Haze meter mengukur jumlah cahaya yang tersebar atau tersebar saat melewati bahan transparan. Transparansi adalah penting karena suatu bahan perlu lebih atau kurang tembus pandang tergantung pada penggunaan praktisnya, mis. kantong belanjaan membutuhkan cahaya agar lebih menyebar sehingga lebih sedikit yang bisa dilihat sementara film pengemasan makanan membutuhkan cahaya agar tidak lebih tersebar sehingga isinya dapat terlihat dengan jelas. Untuk alasan seperti ini, kabut meter diperlukan untuk menentukan bahan mana yang diperlukan untuk tujuan praktis mana.

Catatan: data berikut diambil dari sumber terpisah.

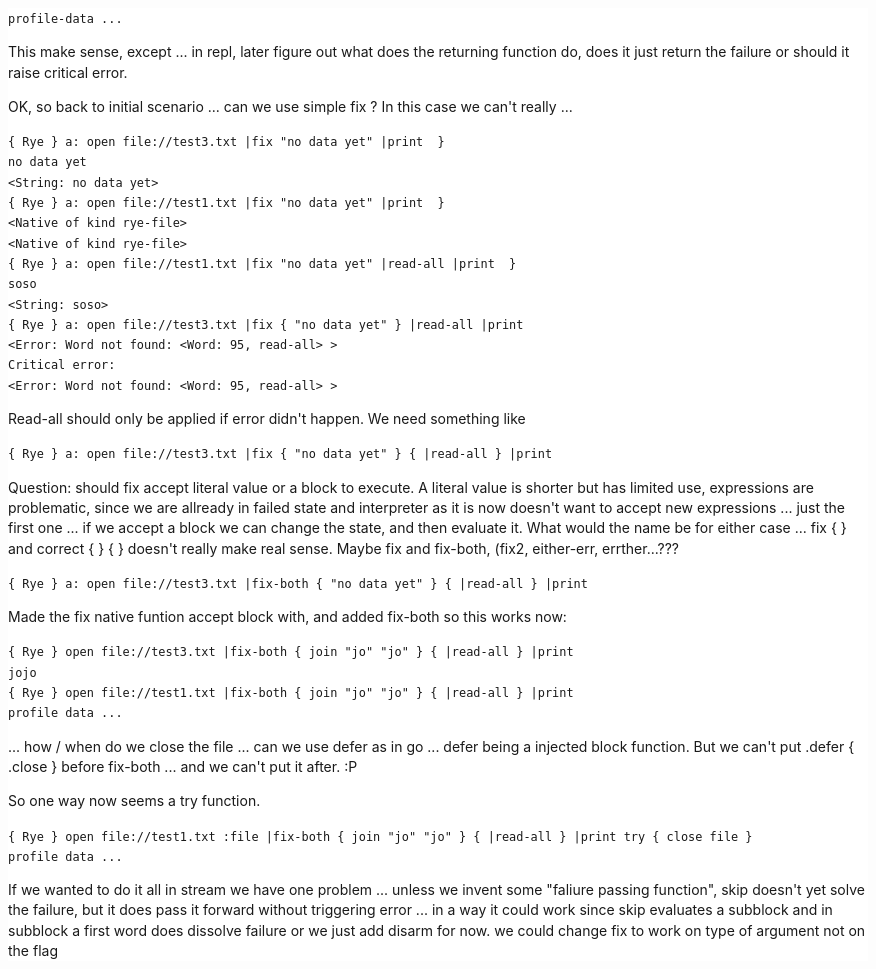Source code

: 	profile-data ...

This make sense, except ... in repl, later figure out what does the returning function do, does it just return the failure or should it 
raise critical error.

OK, so back to initial scenario ... can we use simple fix ? In this case we can't really ... 

	{ Rye } a: open file://test3.txt |fix "no data yet" |print  }
	no data yet
	<String: no data yet>
	{ Rye } a: open file://test1.txt |fix "no data yet" |print  }
	<Native of kind rye-file>
	<Native of kind rye-file>
	{ Rye } a: open file://test1.txt |fix "no data yet" |read-all |print  }
	soso
	<String: soso>
	{ Rye } a: open file://test3.txt |fix { "no data yet" } |read-all |print
	<Error: Word not found: <Word: 95, read-all> >
	Critical error:
	<Error: Word not found: <Word: 95, read-all> >

Read-all should only be applied if error didn't happen. We need something like

	{ Rye } a: open file://test3.txt |fix { "no data yet" } { |read-all } |print
	
Question: should fix accept literal value or a block to execute. A literal value is shorter but has limited use, expressions are problematic, since we are allready  in failed state and interpreter as it is now doesn't want to accept new expressions ... just the first one ... if we accept a block we can change the state, and then evaluate it. What would the name be for either case ... fix { } and correct { } { } doesn't really make real sense. Maybe fix and fix-both, (fix2, either-err, errther...???

	{ Rye } a: open file://test3.txt |fix-both { "no data yet" } { |read-all } |print
	
Made the fix native funtion accept block with, and added fix-both so this works now:

	{ Rye } open file://test3.txt |fix-both { join "jo" "jo" } { |read-all } |print
	jojo
	{ Rye } open file://test1.txt |fix-both { join "jo" "jo" } { |read-all } |print
	profile data ...

... how / when do we close the file ... can we use defer as in go ... defer being a injected block function. But we can't put .defer { .close } before
fix-both ... and we can't put it after. :P 

So one way now seems a try function.

	{ Rye } open file://test1.txt :file |fix-both { join "jo" "jo" } { |read-all } |print try { close file } 
	profile data ...

If we wanted to do it all in stream we have one problem ... unless we invent some "faliure passing function", skip doesn't yet solve the failure, but it does
pass it forward without triggering error ... in a way it could work since skip evaluates a subblock and in subblock a first word does dissolve failure
or we just add disarm for now. we could change fix to work on type of argument not on the flag
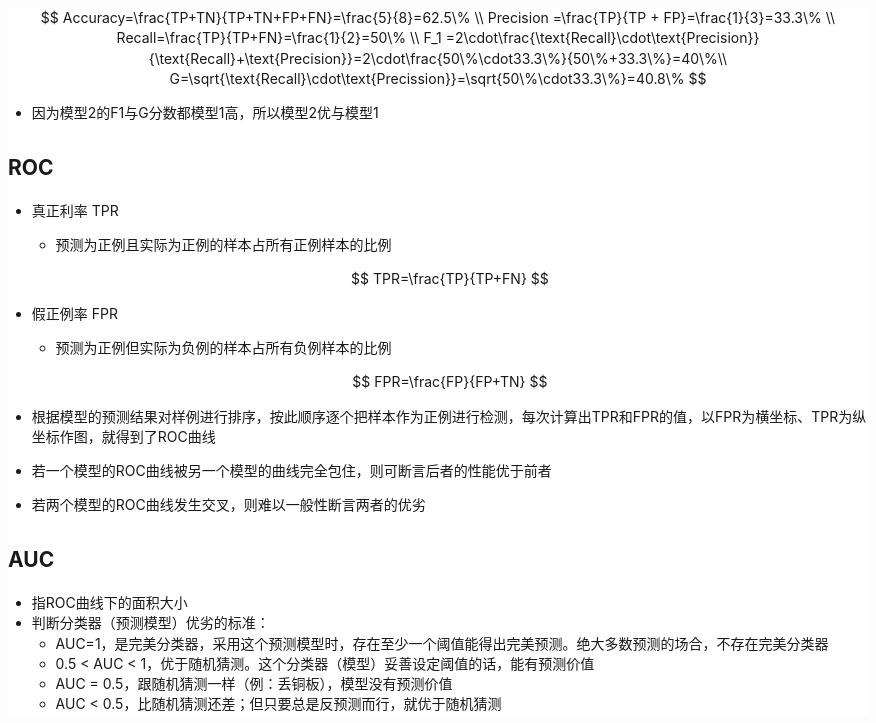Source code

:$$
Accuracy=\frac{TP+TN}{TP+TN+FP+FN}=\frac{5}{8}=62.5\% \\
Precision =\frac{TP}{TP + FP}=\frac{1}{3}=33.3\% \\
Recall=\frac{TP}{TP+FN}=\frac{1}{2}=50\% \\
F_1 =2\cdot\frac{\text{Recall}\cdot\text{Precision}}{\text{Recall}+\text{Precision}}=2\cdot\frac{50\%\cdot33.3\%}{50\%+33.3\%}=40\%\\
G=\sqrt{\text{Recall}\cdot\text{Precission}}=\sqrt{50\%\cdot33.3\%}=40.8\%
$$

- 因为模型2的F1与G分数都模型1高，所以模型2优与模型1

## ROC

- 真正利率 TPR

  - 预测为正例且实际为正例的样本占所有正例样本的比例

  $$
  TPR=\frac{TP}{TP+FN}
  $$

- 假正例率 FPR

  - 预测为正例但实际为负例的样本占所有负例样本的比例

  $$
  FPR=\frac{FP}{FP+TN}
  $$

- 根据模型的预测结果对样例进行排序，按此顺序逐个把样本作为正例进行检测，每次计算出TPR和FPR的值，以FPR为横坐标、TPR为纵坐标作图，就得到了ROC曲线

- 若一个模型的ROC曲线被另一个模型的曲线完全包住，则可断言后者的性能优于前者

- 若两个模型的ROC曲线发生交叉，则难以一般性断言两者的优劣

## AUC

- 指ROC曲线下的面积大小
- 判断分类器（预测模型）优劣的标准：
  - AUC=1，是完美分类器，采用这个预测模型时，存在至少一个阈值能得出完美预测。绝大多数预测的场合，不存在完美分类器
  - 0.5 < AUC < 1，优于随机猜测。这个分类器（模型）妥善设定阈值的话，能有预测价值
  - AUC = 0.5，跟随机猜测一样（例：丢铜板），模型没有预测价值
  - AUC < 0.5，比随机猜测还差；但只要总是反预测而行，就优于随机猜测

Kabut asap diukur dengan tes hamburan sudut lebar di mana cahaya tersebar di semua arah yang menghasilkan hilangnya kontras. Persentase cahaya yang ketika melewati itu menyimpang dari sinar datang lebih dari 2,5 derajat rata-rata didefinisikan sebagai kabut [1]

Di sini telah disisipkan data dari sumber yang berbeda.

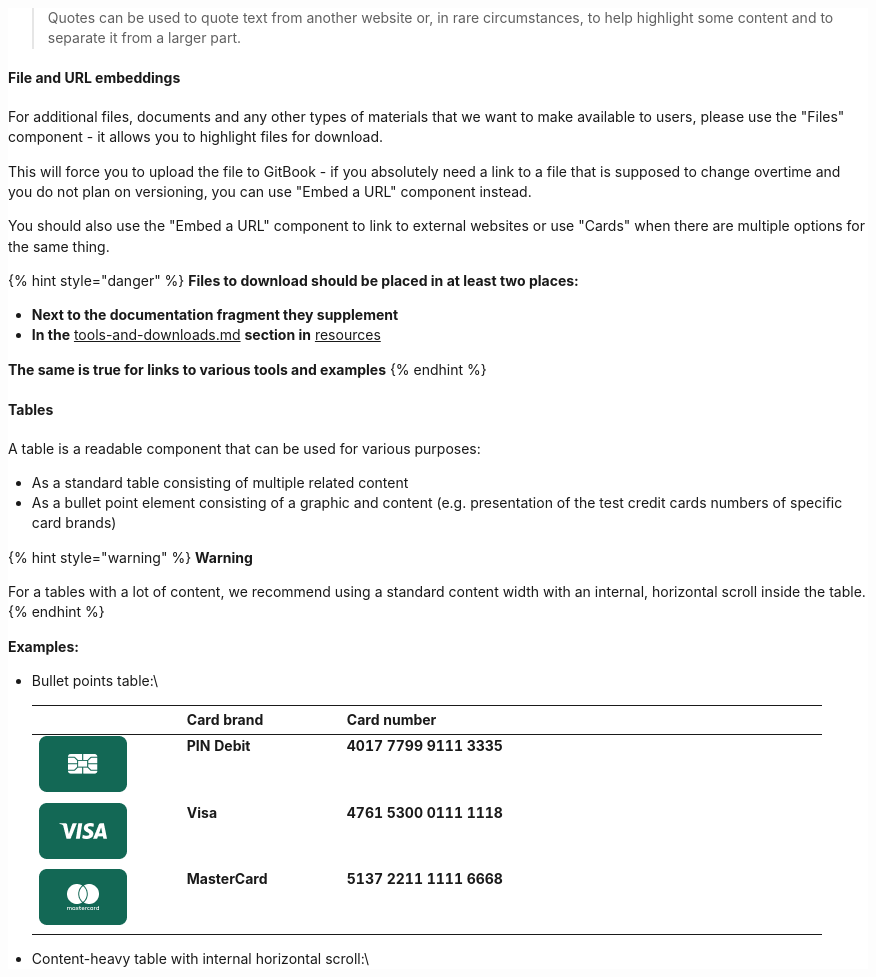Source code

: > Quotes can be used to quote text from another website or, in rare circumstances, to help highlight some content and to separate it from a larger part.

#### File and URL embeddings

For additional files, documents and any other types of materials that we want to make available to users, please use the "Files" component - it allows you to highlight files for download.

This will force you to upload the file to GitBook - if you absolutely need a link to a file that is supposed to change overtime and you do not plan on versioning, you can use "Embed a URL" component instead.

You should also use the "Embed a URL" component to link to external websites or use "Cards" when there are multiple options for the same thing.

{% hint style="danger" %}
**Files to download should be placed in at least two places:**

* **Next to the documentation fragment they supplement**
* **In the** [tools-and-downloads.md](../../documentation/resources/tools-and-downloads.md "mention") **section in** [resources](../../documentation/resources/ "mention")

**The same is true for links to various tools and examples**
{% endhint %}

#### Tables

A table is a readable component that can be used for various purposes:

* As a standard table consisting of multiple related content&#x20;
* As a bullet point element consisting of a graphic and content (e.g. presentation of the test credit cards numbers of specific card brands)

{% hint style="warning" %}
**Warning**

For a tables with a lot of content, we recommend using a standard content width with an internal, horizontal scroll inside the table.
{% endhint %}

**Examples:**

*   Bullet points table:\


    <table data-full-width="false"><thead><tr><th width="134"></th><th width="146">Card brand</th><th width="468">Card number</th></tr></thead><tbody><tr><td><img src="../../.gitbook/assets/Discover icon 2.png" alt="" data-size="original"></td><td><strong>PIN Debit</strong></td><td><strong>4017 7799 9111 3335</strong></td></tr><tr><td><img src="../../.gitbook/assets/1 Visa icon.png" alt="" data-size="original"></td><td><strong>Visa</strong></td><td><strong>4761 5300 0111 1118</strong></td></tr><tr><td><img src="../../.gitbook/assets/1 Master card icon.png" alt="" data-size="original"></td><td><strong>MasterCard</strong></td><td><strong>5137 2211 1111 6668</strong></td></tr></tbody></table>
*   Content-heavy table with internal horizontal scroll:\
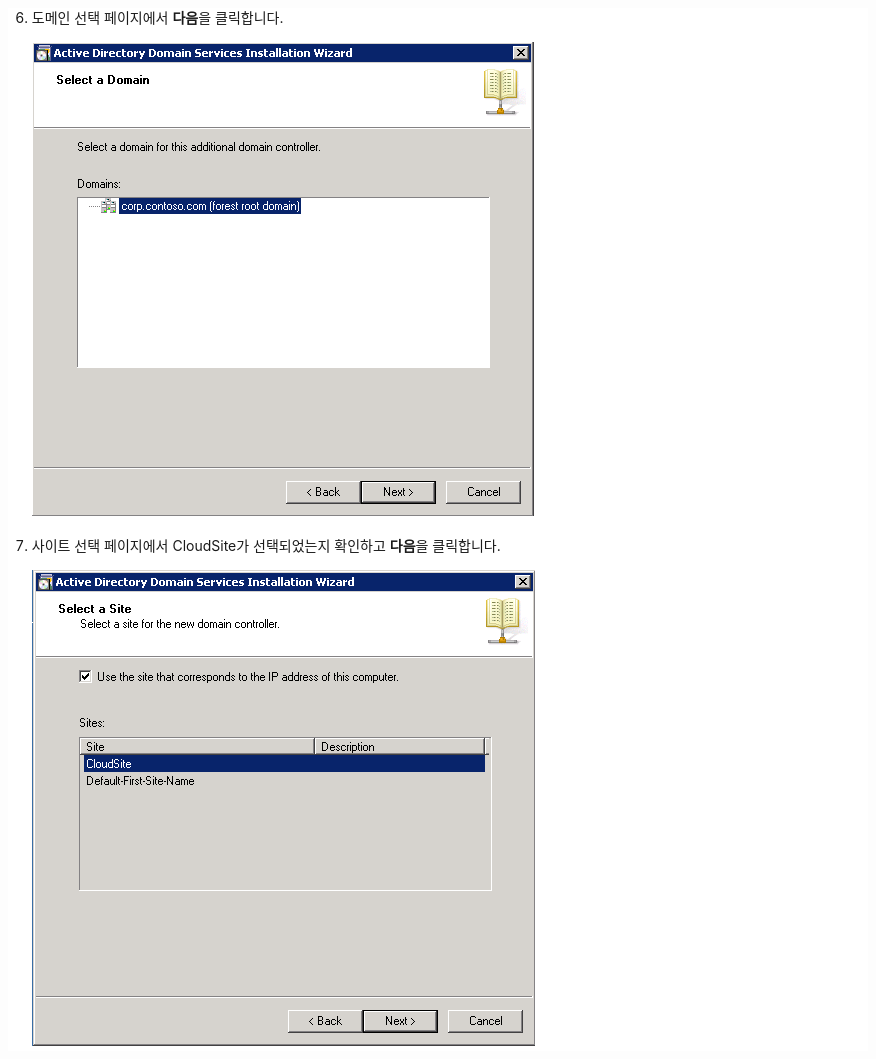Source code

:
6. 도메인 선택 페이지에서 **다음**을 클릭합니다. 

	![AddDC6](./media/virtual-networks-install-replica-active-directory-domain-controller/AddDC6.png)


7. 사이트 선택 페이지에서 CloudSite가 선택되었는지 확인하고 **다음**을 클릭합니다.

	![AddDC7](./media/virtual-networks-install-replica-active-directory-domain-controller/AddDC7.png)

Kualitas tembus diukur dengan uji hamburan sudut sempit di mana cahaya tersebar dalam kisaran kecil dengan konsentrasi tinggi. Tes ini mengukur kejelasan dengan rincian yang lebih baik dapat dilihat melalui objek yang diuji.

Haze meter juga mengukur total transmisi. Total transmitansi adalah ukuran total insiden cahaya dibandingkan dengan cahaya yang sebenarnya ditransmisikan (mis. Total transmitansi). Jadi cahaya insiden mungkin 100%, tetapi karena penyerapan dan refleksi total transmitansi mungkin hanya 94%.

Data yang diperoleh dari haze meter dapat ditransfer ke PC untuk pemrosesan data lebih lanjut untuk memastikan produk yang konsisten.